The dams were built between 1918 and 1962 to provide hydropower, and immediately blocked salmon from migrating. Over time, the ecosystem started to collapse. By 1997, coho salmon in the river were listed as endangered. (The river was once the third-largest salmon fishery in the continental U.S.) In 2002, when the federal government diverted water to farms instead of letting it flow downstream in the river, tens of thousands of salmon died. Local tribes like the Yurok—who have lived by the river for at least 10,000 years, and who consider salmon a central and sacred part of their culture—started the long fight to take out the dams.
Beyond the direct impact on fish, the dams impacted the larger environment as the flow of nutrients down the river stopped. Willis compares dams to a blockage in human arteries that eventually lead to a heart attack. “When you put a dam in a river, there’s an entire living network of things that depends on the flow of the river—the patterns and relationship of the river and its flow with the land around it,” she says. “When you block it, you start this long process of decline. That’s the bad news. The good news is one of the fastest ways to resuscitate a river and its surrounding ecosystem is to simply remove the dam.”
The advocacy was a challenge. But the tribes and environmental groups behind the campaign were helped by the fact that it was ultimately more expensive for the power company to keep the aging dams in place than to get rid of them. The power that the dams provided was also relatively easy to replace, since it made up only 2% of the utility’s power generation. (The utility’s overall plan to meet power needs includes more investment in renewable energy, more energy efficiency, and a small amount of natural gas.)
In 2016, after years of negotiation, the power company transferred the dams to a nonprofit in charge of their removal.
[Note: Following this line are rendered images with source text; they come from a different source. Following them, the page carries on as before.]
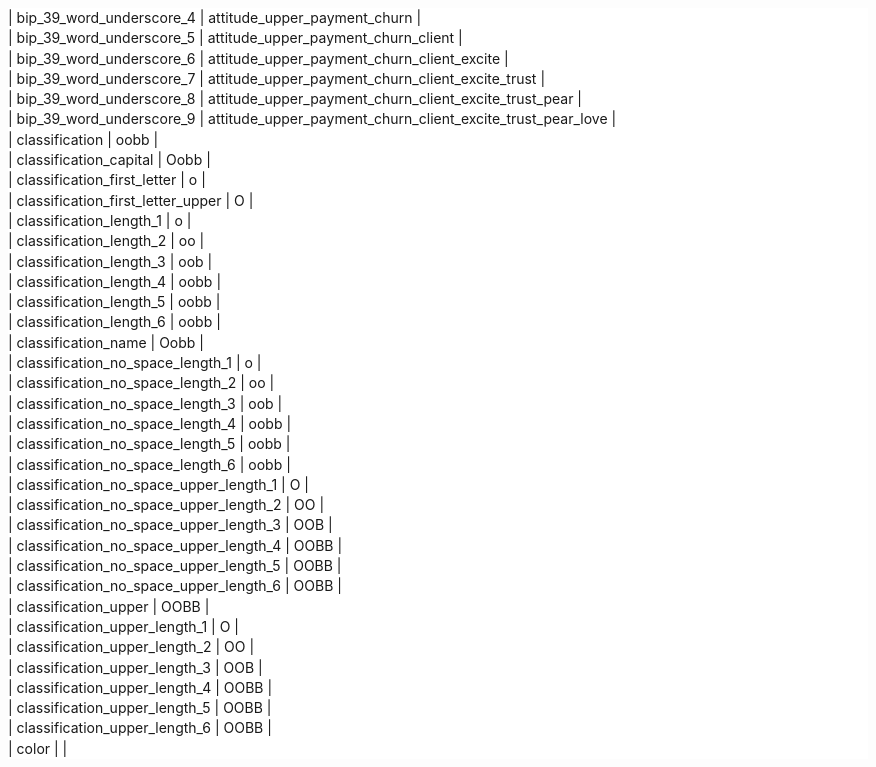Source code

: | bip_39_word_underscore_4 | attitude_upper_payment_churn |  
| bip_39_word_underscore_5 | attitude_upper_payment_churn_client |  
| bip_39_word_underscore_6 | attitude_upper_payment_churn_client_excite |  
| bip_39_word_underscore_7 | attitude_upper_payment_churn_client_excite_trust |  
| bip_39_word_underscore_8 | attitude_upper_payment_churn_client_excite_trust_pear |  
| bip_39_word_underscore_9 | attitude_upper_payment_churn_client_excite_trust_pear_love |  
| classification | oobb |  
| classification_capital | Oobb |  
| classification_first_letter | o |  
| classification_first_letter_upper | O |  
| classification_length_1 | o |  
| classification_length_2 | oo |  
| classification_length_3 | oob |  
| classification_length_4 | oobb |  
| classification_length_5 | oobb |  
| classification_length_6 | oobb |  
| classification_name | Oobb |  
| classification_no_space_length_1 | o |  
| classification_no_space_length_2 | oo |  
| classification_no_space_length_3 | oob |  
| classification_no_space_length_4 | oobb |  
| classification_no_space_length_5 | oobb |  
| classification_no_space_length_6 | oobb |  
| classification_no_space_upper_length_1 | O |  
| classification_no_space_upper_length_2 | OO |  
| classification_no_space_upper_length_3 | OOB |  
| classification_no_space_upper_length_4 | OOBB |  
| classification_no_space_upper_length_5 | OOBB |  
| classification_no_space_upper_length_6 | OOBB |  
| classification_upper | OOBB |  
| classification_upper_length_1 | O |  
| classification_upper_length_2 | OO |  
| classification_upper_length_3 | OOB |  
| classification_upper_length_4 | OOBB |  
| classification_upper_length_5 | OOBB |  
| classification_upper_length_6 | OOBB |  
| color |  |  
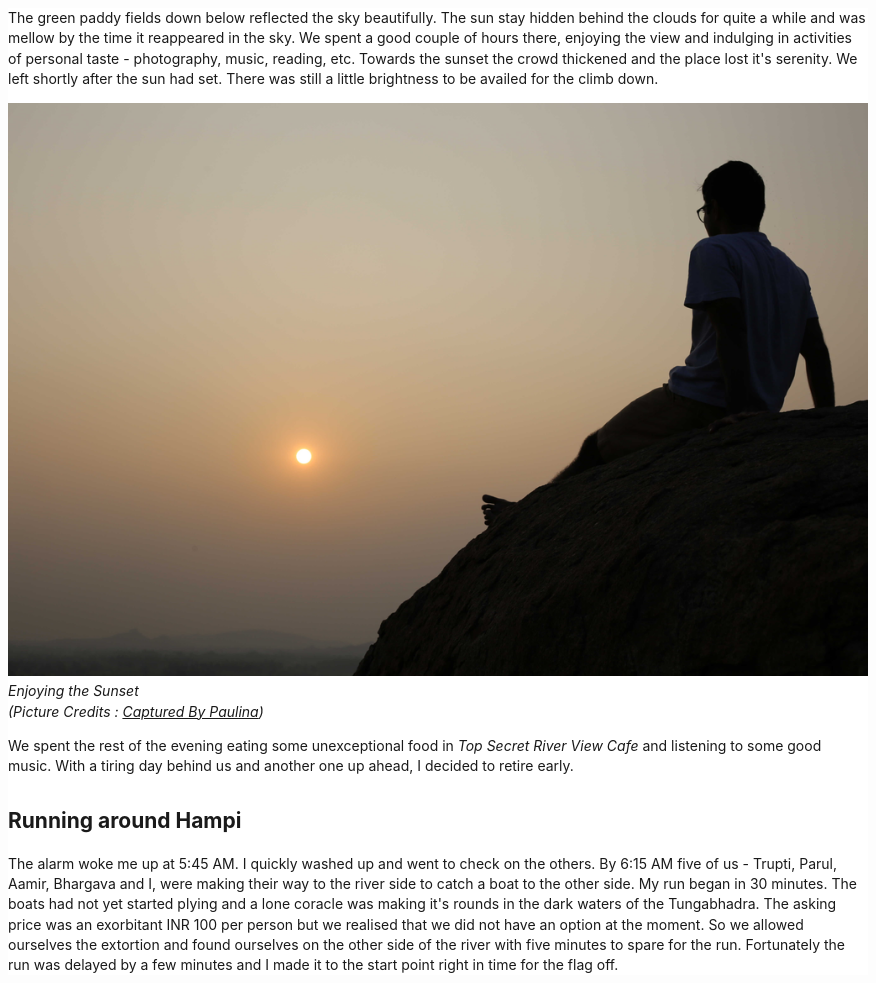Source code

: The green paddy fields down below reflected the sky beautifully. The sun stay hidden behind the clouds for quite a while and was mellow by the time it reappeared in the sky. We spent a good couple of hours there, enjoying the view and indulging in activities of personal taste - photography, music, reading, etc. Towards the sunset the crowd thickened and the place lost it's serenity. We left shortly after the sun had set. There was still a little brightness to be availed for the climb down.

<p class="postimg">
	<img src="/images/hampi/sunset.jpg" alt="Enjoying the Sunset">
	<em>Enjoying the Sunset<br>(Picture Credits : <a href="https://www.facebook.com/Captured-by-Paulina-1012929485421876/">Captured By Paulina</a>)</em>
</p>

We spent the rest of the evening eating some unexceptional food in *Top Secret River View Cafe* and listening to some good music. With a tiring day behind us and another one up ahead, I decided to retire early.

## Running around Hampi
The alarm woke me up at 5:45 AM. I quickly washed up and went to check on the others. By 6:15 AM five of us - Trupti, Parul, Aamir, Bhargava and I, were making their way to the river side to catch a boat to the other side. My run began in 30 minutes. The boats had not yet started plying and a lone coracle was making it's rounds in the dark waters of the Tungabhadra. The asking price was an exorbitant INR 100 per person but we realised that we did not have an option at the moment. So we allowed ourselves the extortion and found ourselves on the other side of the river with five minutes to spare for the run. Fortunately the run was delayed by a few minutes and I made it to the start point right in time for the flag off.
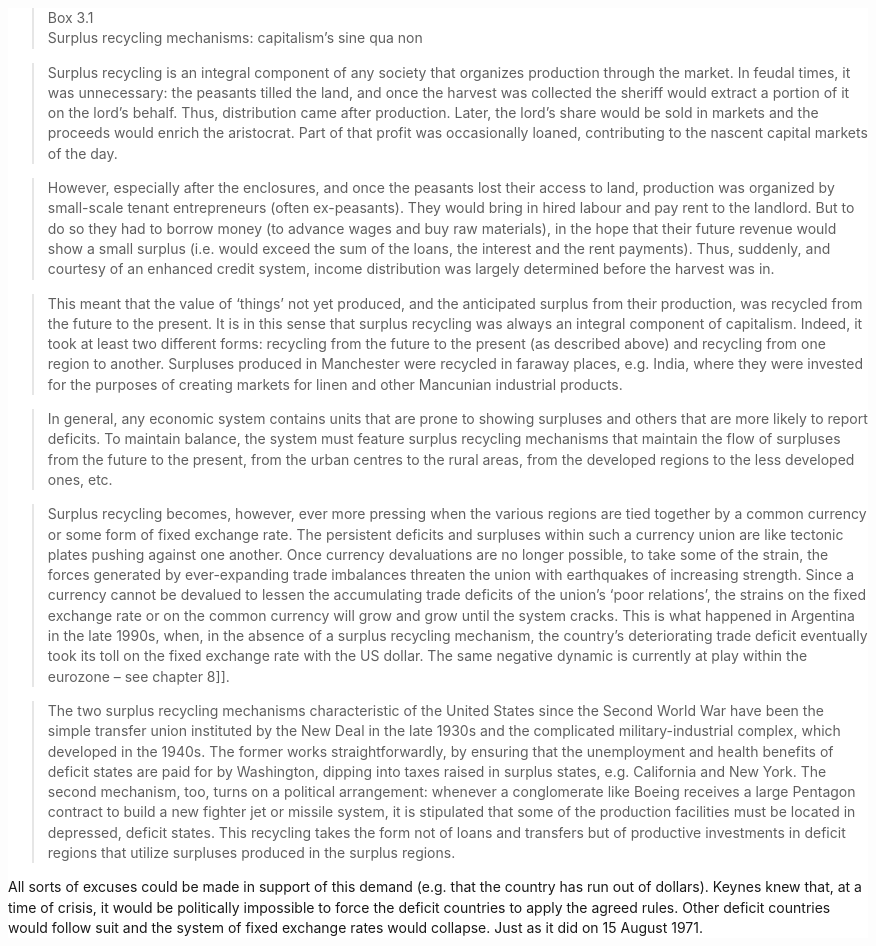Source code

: > Box 3.1  
> Surplus recycling mechanisms: capitalism’s sine qua non

> Surplus recycling is an integral component of any society that organizes production through the market. In feudal times, it was unnecessary: the peasants tilled the land, and once the harvest was collected the sheriff would extract a portion of it on the lord’s behalf. Thus, distribution came after production. Later, the lord’s share would be sold in markets and the proceeds would enrich the aristocrat. Part of that profit was occasionally loaned, contributing to the nascent capital markets of the day.

> However, especially after the enclosures, and once the peasants lost their access to land, production was organized by small-scale tenant entrepreneurs (often ex-peasants). They would bring in hired labour and pay rent to the landlord. But to do so they had to borrow money (to advance wages and buy raw materials), in the hope that their future revenue would show a small surplus (i.e. would exceed the sum of the loans, the interest and the rent payments). Thus, suddenly, and courtesy of an enhanced credit system, income distribution was largely determined before the harvest was in.

> This meant that the value of ‘things’ not yet produced, and the anticipated surplus from their production, was recycled from the future to the present. It is in this sense that surplus recycling was always an integral component of capitalism. Indeed, it took at least two different forms: recycling from the future to the present (as described above) and recycling from one region to another. Surpluses produced in Manchester were recycled in faraway places, e.g. India, where they were invested for the purposes of creating markets for linen and other Mancunian industrial products.

> In general, any economic system contains units that are prone to showing surpluses and others that are more likely to report deficits. To maintain balance, the system must feature surplus recycling mechanisms that maintain the flow of surpluses from the future to the present, from the urban centres to the rural areas, from the developed regions to the less developed ones, etc.

> Surplus recycling becomes, however, ever more pressing when the various regions are tied together by a common currency or some form of fixed exchange rate. The persistent deficits and surpluses within such a currency union are like tectonic plates pushing against one another. Once currency devaluations are no longer possible, to take some of the strain, the forces generated by ever-expanding trade imbalances threaten the union with earthquakes of increasing strength. Since a currency cannot be devalued to lessen the accumulating trade deficits of the union’s ‘poor relations’, the strains on the fixed exchange rate or on the common currency will grow and grow until the system cracks. This is what happened in Argentina in the late 1990s, when, in the absence of a surplus recycling mechanism, the country’s deteriorating trade deficit eventually took its toll on the fixed exchange rate with the US dollar. The same negative dynamic is currently at play within the eurozone – see chapter 8]].

> The two surplus recycling mechanisms characteristic of the United States since the Second World War have been the simple transfer union instituted by the New Deal in the late 1930s and the complicated military-industrial complex, which developed in the 1940s. The former works straightforwardly, by ensuring that the unemployment and health benefits of deficit states are paid for by Washington, dipping into taxes raised in surplus states, e.g. California and New York. The second mechanism, too, turns on a political arrangement: whenever a conglomerate like Boeing receives a large Pentagon contract to build a new fighter jet or missile system, it is stipulated that some of the production facilities must be located in depressed, deficit states. This recycling takes the form not of loans and transfers but of productive investments in deficit regions that utilize surpluses produced in the surplus regions.

All sorts of excuses could be made in support of this demand (e.g. that the country has run out of dollars). Keynes knew that, at a time of crisis, it would be politically impossible to force the deficit countries to apply the agreed rules. Other deficit countries would follow suit and the system of fixed exchange rates would collapse. Just as it did on 15 August 1971.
In 2022, the federal government greenlit the plan, which had a cost of around $450 million, funded both by California state bond money and by utility customers.
The dams were taken out in phases, with the smallest removed in 2023 and the rest last year, all carefully timed to avoid disrupting fish that might try to swim through the area. First, the reservoirs were drained. Then demolition crews blew up larger concrete structures. Dump trucks cleared away rocks, dirt, and sand, returning some of the material to the hillsides it was carved out of decades ago.
Plans for restoring plant life started earlier. A crew of primarily Yurok tribe members began collecting seeds from native flowers and trees in 2019. Most of the seeds went to nurseries, where they were grown in fields to produce more flowers and even more seeds. “There were over 2,000 acres that needed revegetation,” says Joshua Chenoweth, an ecologist who worked with the Yurok tribe on the project. “Because it’s so large, you can’t collect enough seed to just throw it back on the landscape.”
The crew eventually spread billions of seeds using a variety of methods, from hand-planting to using a helicopter in areas where it was too dangerous to walk. Right now, the hills are covered in California poppies and a mix of other plants. “The hand-seeding exceeded my wildest expectations,” Chenoweth says.
The fish also came back faster than scientists expected. “The dam removal was officially complete on September 30,” says Willis. “The first salmon was detected swimming upstream into that ancestral habitat in three days, which was just shocking. Then, within a month, 6,000 salmon were detected swimming upstream. I don’t think anyone expected this quick of a response at this really large scale.”